◆ **Exercise details**
All lines in the records below that hold "linejoin" are to be shown.
⟨
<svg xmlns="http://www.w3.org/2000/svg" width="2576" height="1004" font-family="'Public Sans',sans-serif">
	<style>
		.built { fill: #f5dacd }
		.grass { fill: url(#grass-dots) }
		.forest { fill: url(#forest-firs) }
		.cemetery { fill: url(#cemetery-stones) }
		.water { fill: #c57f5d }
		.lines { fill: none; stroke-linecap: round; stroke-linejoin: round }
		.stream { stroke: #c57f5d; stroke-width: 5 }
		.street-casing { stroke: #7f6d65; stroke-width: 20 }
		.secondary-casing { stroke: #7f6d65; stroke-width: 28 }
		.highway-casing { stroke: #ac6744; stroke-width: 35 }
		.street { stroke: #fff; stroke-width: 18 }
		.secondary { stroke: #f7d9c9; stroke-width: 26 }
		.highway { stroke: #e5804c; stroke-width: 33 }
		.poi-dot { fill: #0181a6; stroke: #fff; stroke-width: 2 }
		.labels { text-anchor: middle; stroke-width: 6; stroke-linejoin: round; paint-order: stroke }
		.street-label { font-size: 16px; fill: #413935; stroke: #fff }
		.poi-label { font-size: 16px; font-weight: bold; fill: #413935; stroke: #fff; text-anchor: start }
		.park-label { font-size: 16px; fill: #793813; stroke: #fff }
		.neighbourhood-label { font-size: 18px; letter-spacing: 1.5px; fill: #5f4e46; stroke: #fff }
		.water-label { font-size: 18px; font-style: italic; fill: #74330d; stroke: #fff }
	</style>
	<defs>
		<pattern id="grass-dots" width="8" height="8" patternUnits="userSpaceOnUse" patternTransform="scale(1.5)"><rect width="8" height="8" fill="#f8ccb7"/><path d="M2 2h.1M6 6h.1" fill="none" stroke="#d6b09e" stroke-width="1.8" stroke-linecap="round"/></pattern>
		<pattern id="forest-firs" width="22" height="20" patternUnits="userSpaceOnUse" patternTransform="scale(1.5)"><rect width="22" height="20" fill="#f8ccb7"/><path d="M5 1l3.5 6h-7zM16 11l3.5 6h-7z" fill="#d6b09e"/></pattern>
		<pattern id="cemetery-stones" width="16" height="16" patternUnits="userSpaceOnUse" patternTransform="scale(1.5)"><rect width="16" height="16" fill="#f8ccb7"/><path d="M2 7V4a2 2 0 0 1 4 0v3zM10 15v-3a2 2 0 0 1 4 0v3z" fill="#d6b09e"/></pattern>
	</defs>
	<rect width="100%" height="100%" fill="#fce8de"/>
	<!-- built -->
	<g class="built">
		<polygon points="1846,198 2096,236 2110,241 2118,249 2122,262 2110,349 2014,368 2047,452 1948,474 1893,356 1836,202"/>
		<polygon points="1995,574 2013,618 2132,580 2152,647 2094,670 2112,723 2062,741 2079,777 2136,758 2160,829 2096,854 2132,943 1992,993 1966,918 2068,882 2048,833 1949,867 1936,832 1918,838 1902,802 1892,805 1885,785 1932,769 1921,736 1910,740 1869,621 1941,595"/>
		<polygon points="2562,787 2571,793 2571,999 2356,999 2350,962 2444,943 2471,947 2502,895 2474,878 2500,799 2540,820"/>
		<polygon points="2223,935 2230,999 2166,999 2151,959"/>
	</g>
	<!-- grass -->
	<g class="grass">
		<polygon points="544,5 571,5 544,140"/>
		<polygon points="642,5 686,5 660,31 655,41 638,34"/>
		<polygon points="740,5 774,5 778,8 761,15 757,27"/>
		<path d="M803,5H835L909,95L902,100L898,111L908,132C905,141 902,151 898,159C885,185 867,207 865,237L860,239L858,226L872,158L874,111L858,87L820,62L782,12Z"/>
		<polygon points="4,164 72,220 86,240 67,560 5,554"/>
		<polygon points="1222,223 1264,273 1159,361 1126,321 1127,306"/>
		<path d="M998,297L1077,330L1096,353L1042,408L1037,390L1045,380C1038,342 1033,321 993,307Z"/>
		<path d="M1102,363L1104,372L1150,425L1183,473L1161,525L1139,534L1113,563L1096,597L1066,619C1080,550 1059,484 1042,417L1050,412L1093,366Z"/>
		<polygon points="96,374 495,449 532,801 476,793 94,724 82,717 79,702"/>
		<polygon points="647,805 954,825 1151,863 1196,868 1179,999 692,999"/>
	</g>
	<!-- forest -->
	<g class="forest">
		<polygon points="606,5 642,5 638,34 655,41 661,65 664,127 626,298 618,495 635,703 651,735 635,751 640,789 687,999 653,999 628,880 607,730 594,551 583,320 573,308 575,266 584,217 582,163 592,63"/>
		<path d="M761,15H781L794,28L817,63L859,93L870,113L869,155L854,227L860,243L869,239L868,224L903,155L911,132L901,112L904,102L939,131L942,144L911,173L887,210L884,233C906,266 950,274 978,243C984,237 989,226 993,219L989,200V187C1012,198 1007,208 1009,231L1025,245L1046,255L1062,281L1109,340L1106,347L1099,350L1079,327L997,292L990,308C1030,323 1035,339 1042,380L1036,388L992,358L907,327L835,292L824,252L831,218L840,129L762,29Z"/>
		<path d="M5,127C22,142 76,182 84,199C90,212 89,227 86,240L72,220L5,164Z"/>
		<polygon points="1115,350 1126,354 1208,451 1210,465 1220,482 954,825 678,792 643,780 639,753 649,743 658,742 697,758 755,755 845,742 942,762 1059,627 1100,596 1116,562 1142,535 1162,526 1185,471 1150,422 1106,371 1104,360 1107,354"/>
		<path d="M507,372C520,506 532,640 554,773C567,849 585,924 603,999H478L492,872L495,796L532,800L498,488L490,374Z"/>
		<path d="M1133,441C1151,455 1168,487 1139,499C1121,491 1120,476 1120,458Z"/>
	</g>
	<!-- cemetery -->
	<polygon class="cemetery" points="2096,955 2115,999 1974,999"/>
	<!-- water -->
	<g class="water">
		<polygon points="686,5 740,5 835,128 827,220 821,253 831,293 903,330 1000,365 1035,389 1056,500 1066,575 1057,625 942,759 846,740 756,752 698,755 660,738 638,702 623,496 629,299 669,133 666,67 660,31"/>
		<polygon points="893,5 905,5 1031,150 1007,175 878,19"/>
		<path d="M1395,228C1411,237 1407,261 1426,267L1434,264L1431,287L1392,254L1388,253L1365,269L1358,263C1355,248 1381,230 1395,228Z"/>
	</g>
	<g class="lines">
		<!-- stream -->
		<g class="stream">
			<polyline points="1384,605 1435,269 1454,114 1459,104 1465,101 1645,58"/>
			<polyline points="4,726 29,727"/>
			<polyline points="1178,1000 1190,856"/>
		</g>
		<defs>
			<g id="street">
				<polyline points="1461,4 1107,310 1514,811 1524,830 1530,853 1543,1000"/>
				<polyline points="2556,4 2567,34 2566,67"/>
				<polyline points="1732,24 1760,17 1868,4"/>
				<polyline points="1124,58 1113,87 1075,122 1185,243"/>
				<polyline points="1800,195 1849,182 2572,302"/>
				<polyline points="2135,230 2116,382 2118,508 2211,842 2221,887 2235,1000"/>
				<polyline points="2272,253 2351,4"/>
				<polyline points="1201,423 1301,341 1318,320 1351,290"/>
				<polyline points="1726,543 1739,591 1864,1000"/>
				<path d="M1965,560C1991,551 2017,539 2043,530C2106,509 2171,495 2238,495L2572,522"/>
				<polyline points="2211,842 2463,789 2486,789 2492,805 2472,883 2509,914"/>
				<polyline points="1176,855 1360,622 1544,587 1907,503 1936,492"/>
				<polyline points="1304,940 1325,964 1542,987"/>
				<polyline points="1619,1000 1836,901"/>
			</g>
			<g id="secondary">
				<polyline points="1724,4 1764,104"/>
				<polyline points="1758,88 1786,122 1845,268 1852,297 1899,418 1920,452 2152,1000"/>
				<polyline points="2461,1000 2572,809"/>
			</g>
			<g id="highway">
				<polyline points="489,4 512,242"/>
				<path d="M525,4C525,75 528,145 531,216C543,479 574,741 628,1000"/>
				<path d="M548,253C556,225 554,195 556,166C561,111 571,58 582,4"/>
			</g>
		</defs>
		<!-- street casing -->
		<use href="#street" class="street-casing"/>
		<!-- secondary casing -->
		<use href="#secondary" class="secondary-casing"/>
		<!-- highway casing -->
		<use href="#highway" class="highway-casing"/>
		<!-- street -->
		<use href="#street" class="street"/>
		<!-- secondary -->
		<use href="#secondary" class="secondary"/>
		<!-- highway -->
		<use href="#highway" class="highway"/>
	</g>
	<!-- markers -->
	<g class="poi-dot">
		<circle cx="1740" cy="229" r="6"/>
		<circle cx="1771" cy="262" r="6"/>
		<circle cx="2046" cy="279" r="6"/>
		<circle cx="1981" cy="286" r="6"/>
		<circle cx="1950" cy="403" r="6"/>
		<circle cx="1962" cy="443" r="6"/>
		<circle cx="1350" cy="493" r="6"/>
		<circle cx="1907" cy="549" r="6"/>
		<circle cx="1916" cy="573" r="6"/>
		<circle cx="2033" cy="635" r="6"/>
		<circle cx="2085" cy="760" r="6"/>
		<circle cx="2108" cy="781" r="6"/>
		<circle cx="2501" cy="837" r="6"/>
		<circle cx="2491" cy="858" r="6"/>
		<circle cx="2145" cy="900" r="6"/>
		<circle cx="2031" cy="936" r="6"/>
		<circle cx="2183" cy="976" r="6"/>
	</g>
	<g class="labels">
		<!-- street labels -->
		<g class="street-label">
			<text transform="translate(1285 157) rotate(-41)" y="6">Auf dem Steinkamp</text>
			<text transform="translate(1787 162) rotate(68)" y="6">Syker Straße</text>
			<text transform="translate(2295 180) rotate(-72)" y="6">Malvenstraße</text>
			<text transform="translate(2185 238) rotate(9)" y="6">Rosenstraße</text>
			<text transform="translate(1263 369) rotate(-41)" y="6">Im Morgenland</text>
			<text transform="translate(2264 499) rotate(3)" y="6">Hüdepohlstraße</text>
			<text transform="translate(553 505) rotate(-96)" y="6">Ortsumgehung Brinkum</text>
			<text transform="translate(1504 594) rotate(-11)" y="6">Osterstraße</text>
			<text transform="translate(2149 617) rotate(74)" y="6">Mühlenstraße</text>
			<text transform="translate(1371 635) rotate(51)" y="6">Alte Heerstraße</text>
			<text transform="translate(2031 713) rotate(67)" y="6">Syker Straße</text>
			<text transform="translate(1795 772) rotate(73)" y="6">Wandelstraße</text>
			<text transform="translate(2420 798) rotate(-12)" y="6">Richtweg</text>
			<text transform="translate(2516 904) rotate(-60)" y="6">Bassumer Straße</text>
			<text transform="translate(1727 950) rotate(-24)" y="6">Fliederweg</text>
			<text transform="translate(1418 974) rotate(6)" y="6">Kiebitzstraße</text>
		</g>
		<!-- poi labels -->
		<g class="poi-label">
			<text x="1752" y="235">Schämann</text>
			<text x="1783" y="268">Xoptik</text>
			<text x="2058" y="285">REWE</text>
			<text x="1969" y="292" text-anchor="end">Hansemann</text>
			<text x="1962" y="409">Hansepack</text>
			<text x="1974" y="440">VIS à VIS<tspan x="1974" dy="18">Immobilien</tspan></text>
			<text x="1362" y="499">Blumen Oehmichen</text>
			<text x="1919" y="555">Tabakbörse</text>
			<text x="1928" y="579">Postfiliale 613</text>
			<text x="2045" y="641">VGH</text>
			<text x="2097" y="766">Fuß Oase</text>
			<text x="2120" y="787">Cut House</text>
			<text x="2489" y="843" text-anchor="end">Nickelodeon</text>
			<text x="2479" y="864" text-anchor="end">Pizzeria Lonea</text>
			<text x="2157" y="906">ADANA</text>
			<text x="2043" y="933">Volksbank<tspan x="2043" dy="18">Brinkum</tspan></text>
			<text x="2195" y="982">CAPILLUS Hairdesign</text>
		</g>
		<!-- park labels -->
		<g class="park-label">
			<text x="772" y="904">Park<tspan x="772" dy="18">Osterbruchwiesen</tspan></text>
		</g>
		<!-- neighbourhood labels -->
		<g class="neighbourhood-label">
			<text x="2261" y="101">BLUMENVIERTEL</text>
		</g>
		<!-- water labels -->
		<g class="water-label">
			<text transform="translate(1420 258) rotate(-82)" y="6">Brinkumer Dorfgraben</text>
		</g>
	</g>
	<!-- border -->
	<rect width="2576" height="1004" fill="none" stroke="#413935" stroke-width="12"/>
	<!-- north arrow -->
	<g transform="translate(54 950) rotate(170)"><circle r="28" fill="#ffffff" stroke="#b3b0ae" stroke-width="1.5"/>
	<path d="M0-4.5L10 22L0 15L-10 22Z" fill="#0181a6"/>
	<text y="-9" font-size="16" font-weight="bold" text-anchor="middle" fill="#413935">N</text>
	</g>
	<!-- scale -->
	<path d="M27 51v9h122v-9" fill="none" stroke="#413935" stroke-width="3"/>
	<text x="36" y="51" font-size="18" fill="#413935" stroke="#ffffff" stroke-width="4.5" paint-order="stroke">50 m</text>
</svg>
⟩
◆ **Written reply**
		.lines { fill: none; stroke-linecap: round; stroke-linejoin: round }
		.labels { text-anchor: middle; stroke-width: 6; stroke-linejoin: round; paint-order: stroke }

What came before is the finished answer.